_Exercises to complete_
1/ In the passage on the gp63 vaccine, what was the result of immunizing with the purified recombinant protein?
2/ Write the next part of the passage on the gp63 vaccine, starting after its final sentence.

_Page excerpt_

The highly expressed surface protease (gp63) has received the most extensive study as a subunit vaccine candidate. In several experimental models using different parasite and mouse strains, vaccine forms, adjuvants and routes of immunization, the gp63 vaccine has shown variable efficacy. Immunization with purified native gp63 showed protection against parasite challenge[91,92] but immunization with the purified recombinant protein was unsuccessful.[93] Expression of gp63 in BCG was protective against cutaneous L. major challenge.[99,100] Both L. major and L. mexicana gp63 expressed by an orally-delivered attenuated Salmonella strain induced protection against cutaneous challenge with the homologous parasite.[95–98] Delivery of gp63 as the antigen-encoding DNA was also protective in the L. major challenge model.[105,106] However, T cells from mice immunized with gp63 were unable to induce leishmanicidal macrophage activation.[92] Furthermore, although recombinant gp63 was effective in eliciting T cell responses from patients with active or cured leishmanial infection, sensitization of naïve human T cells in vitro did not effectively induce T cell responses.[125] These latter findings dampen the enthusiasm held for the potential for gp63 as a vaccine for humans.

_Data supplied_
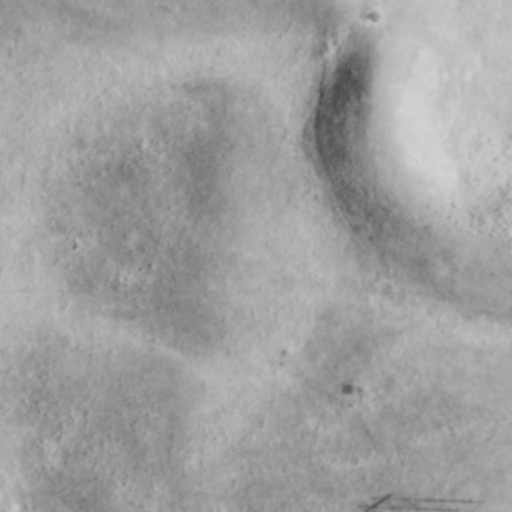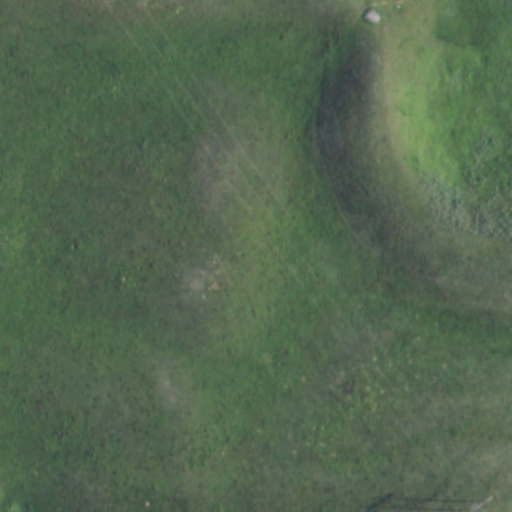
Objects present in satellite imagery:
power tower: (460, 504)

...

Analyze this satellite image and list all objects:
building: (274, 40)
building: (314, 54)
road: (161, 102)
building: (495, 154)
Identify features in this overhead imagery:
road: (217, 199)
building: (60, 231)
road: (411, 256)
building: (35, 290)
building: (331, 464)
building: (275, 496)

* * *

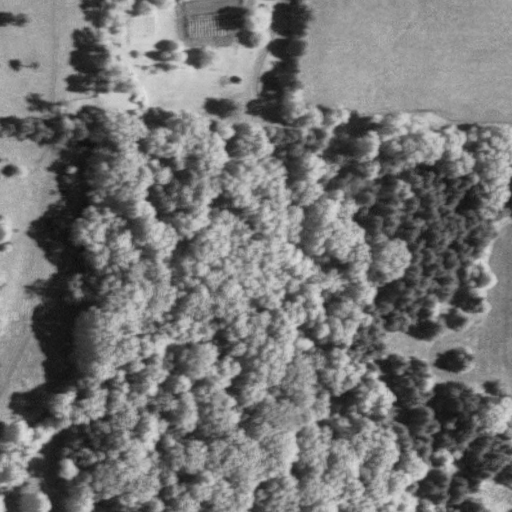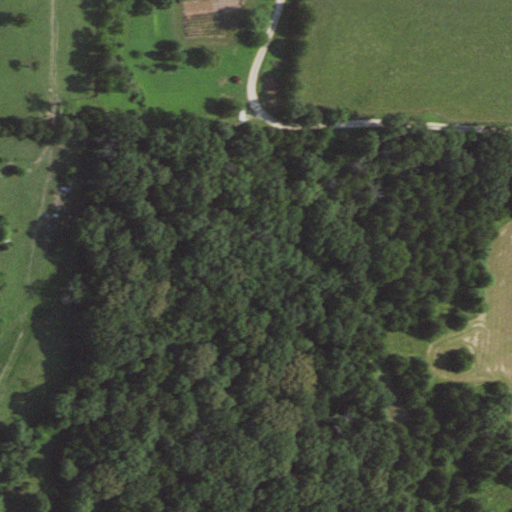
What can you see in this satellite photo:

_Answers to the problems_
1/ It was unsuccessful.

2/
The Leishmania homolog for receptors for activated C kinase (LACK) antigen is of interest as a vaccine candidate because the prominent role it plays in the immunopathogenesis of experimental L. major infection. During infection of mice that express I-Ad major histocompatibility complex (MHC) class II molecules (e.g. BALB/c strain), expression of the immunodominant LACK antigen drives the expansion of IL-4 secreting, disease-promoting T cells that express a Vβ4/Vα8 T cell receptor.[126,127] Depletion of LACK-reactive T cells diminished the early IL-4 response allowing the development of a protective Th1 phenotype.[127,128] Furthermore, immunization of highly susceptible BALB/c mice with a truncated (24 kilodalton, kDa) version of the 36 kDa LACK antigen, delivered in either protein (with recombinant IL-12 adjuvant) or DNA form, conferred protection against cutaneous challenge with L. major.[34,111,112,129] Delivery of the vaccine antigen by expression in Listeria monocytogenes also conferred partial protection.[130] The protective effect of the LACK vaccine was mediated by IL-12—dependent IFNγ production, which was sufficient to re-direct the early pathogenic IL-4 response observed in this infection model.[34] Interestingly, CD8+ T cells and persistent IL-12 production were required for the sustained Th1 immunity and durable protection achieved by the LACK DNA vaccine.[38,51] The protection achieved by the LACK protein + IL-12 protein was not dependent on activation of CD8+ T cells and was not durable.[34] Thus, the LACK vaccine protects against cutaneous L. major infection by redirecting the early T cell response away from a pathogenic IL-4 response and toward a protective Type 1 response. Although the LACK antigen is highly conserved in both Old and New World Leishmania spp. the efficacy of this vaccine against strains other than L. major has not been determined. Importantly, it remains to be seen whether this vaccine would protect against leishmanial disease that is not highly IL-4 dependent (e.g. human LCL).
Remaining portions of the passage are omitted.